De rechtbank gelast de teruggave aan [rechthebbende] van de navolgende in beslag genomen, nog niet teruggegeven voorwerpen:
- donorcodicil [rechthebbende] (beslaglijst nr. 19);
- gesloten envelop Belastingdienst [rechthebbende] (beslaglijst nr. 22);
De rechtbank gelast de teruggave aan [medeverdachte 1] van de navolgende in beslag genomen, nog niet teruggegeven voorwerpen:
- gesloten enveloppen Belastingdienst [medeverdachte 1] (beslaglijst nr. 23);
- gesloten envelop CJIB [medeverdachte 1] (beslaglijst nr. 24);
De rechtbank gelast de teruggave aan [medeverdachte 4] van het navolgende in beslag genomen, nog niet teruggegeven voorwerp:
- gesloten envelop Belastingdienst [medeverdachte 4] (beslaglijst nr. 21).
De rechtbank gelast de teruggave aan verdachte van de navolgende in beslag genomen, nog niet teruggegeven voorwerpen:
- envelop met het geldbedrag ad € 2.480,00 (beslaglijst nr. 2);
- nota met aantekeningen (beslaglijst nr. 3);
- GSM van het merk Nokia zonder batterij/sim-kaart (beslaglijst nr. 4);
- rekening van de ABN Amro-bank (beslaglijst nr. 5);
- GSM van het merk Nokia (beslaglijst nr. 6);
- nota van de ABN Amro-bank (beslaglijst nr. 8);
- papier met diverse telefoonnummers (beslaglijst nr. 9);
- rekening "Henk" (beslaglijst nr. 10);
- GSM van het merk Nokia (beslaglijst nr. 11);
- papier met "Hesi plantenvoeding" (beslaglijst nr. 12);
- GSM van het merk Alcatel (beslaglijst nr. 14);
- GSM van het merk Nokia met camera, zonder batterij/sim-kaart (beslaglijst nr. 15);
- gesloten envelop van CJIB (beslaglijst nr. 16);
- brief van Unigarant (beslaglijst nr. 17);
- kopieën van identiteitskaart [medeverdachte 2] (beslaglijst nr. 18);
- vermissing identiteitskaart [medeverdachte 2] (beslaglijst nr. 20);
- envelop diaconessenhuis Meppel t.n.v. [medeverdachte 2] (beslaglijst nr. 25);
- diverse briefjes met aantekeningen (beslaglijst nr. 26);
- verlopen rijbewijs t.n.v. [verdachte] (beslaglijst nr. 29);
- GSM van het merk Samsung (beslaglijst nr. 30);
- GSM van het merk Alcatel (beslaglijst nr. 31);
- GSM van het merk Nokia (beslaglijst nr. 32).

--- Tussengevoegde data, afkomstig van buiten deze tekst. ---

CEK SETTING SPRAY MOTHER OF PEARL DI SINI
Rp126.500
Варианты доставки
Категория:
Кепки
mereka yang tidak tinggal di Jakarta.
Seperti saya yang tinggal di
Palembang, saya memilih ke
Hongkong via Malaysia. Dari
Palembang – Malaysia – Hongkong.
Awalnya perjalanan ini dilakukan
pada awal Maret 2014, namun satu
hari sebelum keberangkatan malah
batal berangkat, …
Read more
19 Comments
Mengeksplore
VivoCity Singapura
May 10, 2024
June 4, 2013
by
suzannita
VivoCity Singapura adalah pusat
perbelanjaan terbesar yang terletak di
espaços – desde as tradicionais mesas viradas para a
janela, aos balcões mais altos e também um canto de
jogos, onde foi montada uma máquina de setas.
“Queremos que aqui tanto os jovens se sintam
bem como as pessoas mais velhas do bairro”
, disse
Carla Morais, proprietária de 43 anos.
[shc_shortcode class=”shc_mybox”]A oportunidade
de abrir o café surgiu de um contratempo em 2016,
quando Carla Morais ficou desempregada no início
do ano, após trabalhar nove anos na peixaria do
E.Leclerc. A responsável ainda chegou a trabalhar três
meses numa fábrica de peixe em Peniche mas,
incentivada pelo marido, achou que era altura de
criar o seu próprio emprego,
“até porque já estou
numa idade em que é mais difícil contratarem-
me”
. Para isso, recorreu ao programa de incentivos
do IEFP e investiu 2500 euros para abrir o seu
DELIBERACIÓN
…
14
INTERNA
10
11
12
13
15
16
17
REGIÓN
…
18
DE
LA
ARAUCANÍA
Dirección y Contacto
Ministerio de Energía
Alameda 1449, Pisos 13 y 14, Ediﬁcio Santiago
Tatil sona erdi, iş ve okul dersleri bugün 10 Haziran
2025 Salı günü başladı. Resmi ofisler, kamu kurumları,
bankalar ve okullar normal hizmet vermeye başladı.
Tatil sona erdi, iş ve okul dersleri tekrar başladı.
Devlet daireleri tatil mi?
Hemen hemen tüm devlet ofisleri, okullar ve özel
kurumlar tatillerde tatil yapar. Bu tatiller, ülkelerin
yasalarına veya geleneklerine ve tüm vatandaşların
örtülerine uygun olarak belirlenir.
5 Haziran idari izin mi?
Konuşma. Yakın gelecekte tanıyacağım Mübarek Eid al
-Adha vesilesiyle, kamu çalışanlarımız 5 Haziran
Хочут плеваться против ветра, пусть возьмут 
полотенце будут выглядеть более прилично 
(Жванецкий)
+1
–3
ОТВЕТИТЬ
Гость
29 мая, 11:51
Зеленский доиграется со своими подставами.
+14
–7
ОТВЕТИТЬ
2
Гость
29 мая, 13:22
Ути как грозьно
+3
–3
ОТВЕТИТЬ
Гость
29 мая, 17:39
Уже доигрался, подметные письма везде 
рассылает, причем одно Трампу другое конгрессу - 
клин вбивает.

Dit vonnis is gewezen door mr. H. de Wit, voorzitter, en mr. O.J. Bosker en mr. M.A.F. Veenstra, rechters, in tegenwoordigheid van mr. I. de Greef, griffier, en uitgesproken ter openbare terechtzitting van de rechtbank op 27 januari 2009, zijnde mr. M.A.F. Veenstra buiten staat dit vonnis binnen de door de wet gestelde termijn mede te ondertekenen.